Dr. Lamb reviewed her research into the genetic causes of common upper and lower GU tract birth defects during the annual John Duckett Memorial Lecture on Sunday.
“It’s important to remember that these GU anomalies often come in groups,” she said. “They appear with other GU defects or other developmental problems, and this is because there was a common embryonic origin.”
To determine the molecular basis for these birth defects, Dr. Lamb and her research team tested the hypothesis that they could start with the babies themselves, do advanced genetic analysis, identify structural chromosomal defects and then identify single candidate genes. With that information, they could then develop mouse models to show causation.
“We used array comparative genomic hybridization, which we can think of as a molecular karyotype. This is an array-based technology,” explained Dr. Lamb, noting that the research team compared GU-abnormal patients to GU-normal controls to see gene dosage loss or gene dosage changes.
Dr. Lamb provided results from the three chromosomal regions studied: a microduplication at Xq28 on the long arm of the X and Y chromosomes, microdeletions at 22q11.2 on chromosome 22 and microdeletions at 16p11.2 on chromosome 16.
“We used in vivo models, specifically mouse models, to prove that the mice would have the same birth defect when they had the same defect seen in our babies,” Dr. Lamb said, adding that all the babies they studied were non-syndromic and had the GU birth defect hypospadias and/or cryptorchidism.
Dr. Lamb discussed the candidate genes the researchers identified in each of the three chromosomal regions studied. For the microduplication at Xp28, the researchers identified VAMP7 as the candidate gene.
“We could not understand how we were seeing what seemed to be a steroid receptor-mediated type defect causing the GU birth defects that we were seeing. But we let the data talk to us,” she said. “It turned out that when you had excess VAMP7 present in these patients, that we were essentially blunting the action of the androgen receptor potentiating the action of the estrogen receptor.”
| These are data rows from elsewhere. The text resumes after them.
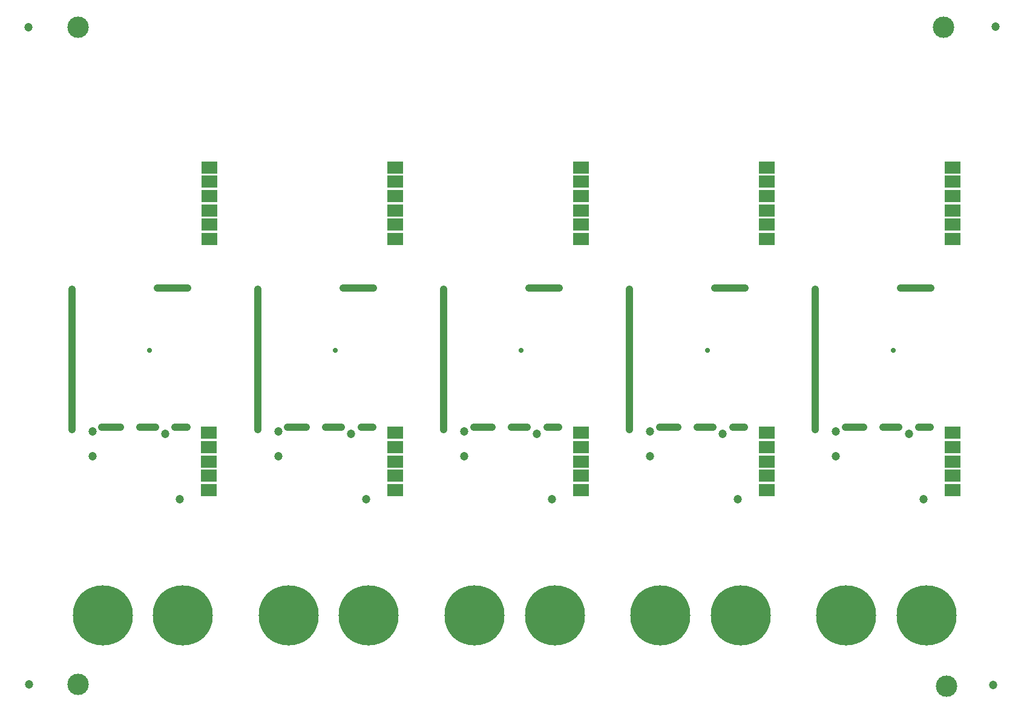
<source format=gts>
G04*
G04 #@! TF.GenerationSoftware,Altium Limited,Altium Designer,19.1.8 (144)*
G04*
G04 Layer_Color=8388736*
%FSAX25Y25*%
%MOIN*%
G70*
G01*
G75*
%ADD11C,0.04724*%
%ADD20C,0.03937*%
%ADD76C,0.11811*%
%ADD77R,0.08674X0.06706*%
%ADD78C,0.33084*%
%ADD79C,0.04737*%
%ADD80C,0.02769*%
D11*
X0103478Y0122323D02*
D03*
X0095394Y0158504D02*
D03*
X0055236Y0146063D02*
D03*
X0055315Y0159567D02*
D03*
X0205840Y0122323D02*
D03*
X0197756Y0158504D02*
D03*
X0157598Y0146063D02*
D03*
X0157677Y0159567D02*
D03*
X0308202Y0122323D02*
D03*
X0300118Y0158504D02*
D03*
X0259961Y0146063D02*
D03*
X0260039Y0159567D02*
D03*
X0410564Y0122323D02*
D03*
X0402480Y0158504D02*
D03*
X0362323Y0146063D02*
D03*
X0362402Y0159567D02*
D03*
X0512926Y0122323D02*
D03*
X0504843Y0158504D02*
D03*
X0464685Y0146063D02*
D03*
X0464764Y0159567D02*
D03*
D20*
X0100797Y0161929D02*
X0107323D01*
X0081221D02*
X0089961D01*
X0060433Y0162047D02*
X0070639D01*
X0044016Y0160560D02*
Y0238032D01*
X0091024Y0238622D02*
X0107598D01*
X0203159Y0161929D02*
X0209685D01*
X0183583D02*
X0192323D01*
X0162795Y0162047D02*
X0173001D01*
X0146378Y0160560D02*
Y0238032D01*
X0193386Y0238622D02*
X0209961D01*
X0305522Y0161929D02*
X0312047D01*
X0285945D02*
X0294685D01*
X0265158Y0162047D02*
X0275363D01*
X0248740Y0160560D02*
Y0238032D01*
X0295748Y0238622D02*
X0312323D01*
X0407884Y0161929D02*
X0414409D01*
X0388307D02*
X0397047D01*
X0367520Y0162047D02*
X0377725D01*
X0351102Y0160560D02*
Y0238032D01*
X0398110Y0238622D02*
X0414685D01*
X0510246Y0161929D02*
X0516772D01*
X0490669D02*
X0499409D01*
X0469882Y0162047D02*
X0480087D01*
X0453465Y0160560D02*
Y0238032D01*
X0500472Y0238622D02*
X0517047D01*
D76*
X0047244Y0382323D02*
D03*
X0525669Y0019331D02*
D03*
X0524016Y0382323D02*
D03*
X0047244Y0020394D02*
D03*
D77*
X0119460Y0158957D02*
D03*
Y0151083D02*
D03*
Y0143209D02*
D03*
Y0127461D02*
D03*
Y0135335D02*
D03*
X0119528Y0281496D02*
D03*
Y0265748D02*
D03*
Y0273622D02*
D03*
Y0289370D02*
D03*
Y0297244D02*
D03*
Y0305118D02*
D03*
X0221822Y0158957D02*
D03*
Y0151083D02*
D03*
Y0143209D02*
D03*
Y0127461D02*
D03*
Y0135335D02*
D03*
X0221890Y0281496D02*
D03*
Y0265748D02*
D03*
Y0273622D02*
D03*
Y0289370D02*
D03*
Y0297244D02*
D03*
Y0305118D02*
D03*
X0324184Y0158957D02*
D03*
Y0151083D02*
D03*
Y0143209D02*
D03*
Y0127461D02*
D03*
Y0135335D02*
D03*
X0324252Y0281496D02*
D03*
Y0265748D02*
D03*
Y0273622D02*
D03*
Y0289370D02*
D03*
Y0297244D02*
D03*
Y0305118D02*
D03*
X0426547Y0158957D02*
D03*
Y0151083D02*
D03*
Y0143209D02*
D03*
Y0127461D02*
D03*
Y0135335D02*
D03*
X0426614Y0281496D02*
D03*
Y0265748D02*
D03*
Y0273622D02*
D03*
Y0289370D02*
D03*
Y0297244D02*
D03*
Y0305118D02*
D03*
X0528909Y0158957D02*
D03*
Y0151083D02*
D03*
Y0143209D02*
D03*
Y0127461D02*
D03*
Y0135335D02*
D03*
X0528976Y0281496D02*
D03*
Y0265748D02*
D03*
Y0273622D02*
D03*
Y0289370D02*
D03*
Y0297244D02*
D03*
Y0305118D02*
D03*
D78*
X0105118Y0058465D02*
D03*
X0061024D02*
D03*
X0207480D02*
D03*
X0163386D02*
D03*
X0309842D02*
D03*
X0265748D02*
D03*
X0412205D02*
D03*
X0368110D02*
D03*
X0514567D02*
D03*
X0470472D02*
D03*
D79*
X0020276Y0020394D02*
D03*
X0551417Y0019921D02*
D03*
X0552520Y0382874D02*
D03*
X0020118Y0382323D02*
D03*
D80*
X0086751Y0204422D02*
D03*
X0189113D02*
D03*
X0291475D02*
D03*
X0393837D02*
D03*
X0496199D02*
D03*
M02*

</source>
In chromosomal region 22q11.2 the researchers identified the candidate gene CRKL. Dr. Lamb noted that region 22q11.2 is a well-known duplications and deletions syndrome region, and that deficiencies in the CRKL gene disrupt signaling of fibroblast growth factor 8.
“The gene [CRKL] is also the one that seems to copy at least the DiGeorge Syndrome neurodevelopmental and cardiac deficiencies seen in children. So we hypothesized that deficiency of this gene was also contributing to the GU birth defects seen in the patients,” Dr. Lamb said.
Using mouse models, the researchers were able to show that CRKL deletion resulted in an increased incidence of upper and lower tract GU defects, including unilateral renal agenesis in the embryos.
“We could not look at the adults because when you delete the entire gene, it’s embryonic lethal,” she said.
When they deleted one copy of the CRKL gene, it resulted in cryptorchidism, smaller testes, and an age-related decline in fertility and fecundity because of a plummeting sperm count as the mice aged.
The researchers identified chromosomal region 16p11.2 as another hotspot for key genes that regulate GU development and are involved in congenital GU anomalies. They identified candidate gene MAZ and found that MAZ copy variations were more likely in patients with GU abnormalities.
“When we knocked out this gene in our mouse models, we saw that they had congenital anomalies of the kidney and urinary tract,” said Dr. Lamb, adding that MAZ-deficient mice also exhibited other GU, cardiac and ocular defects.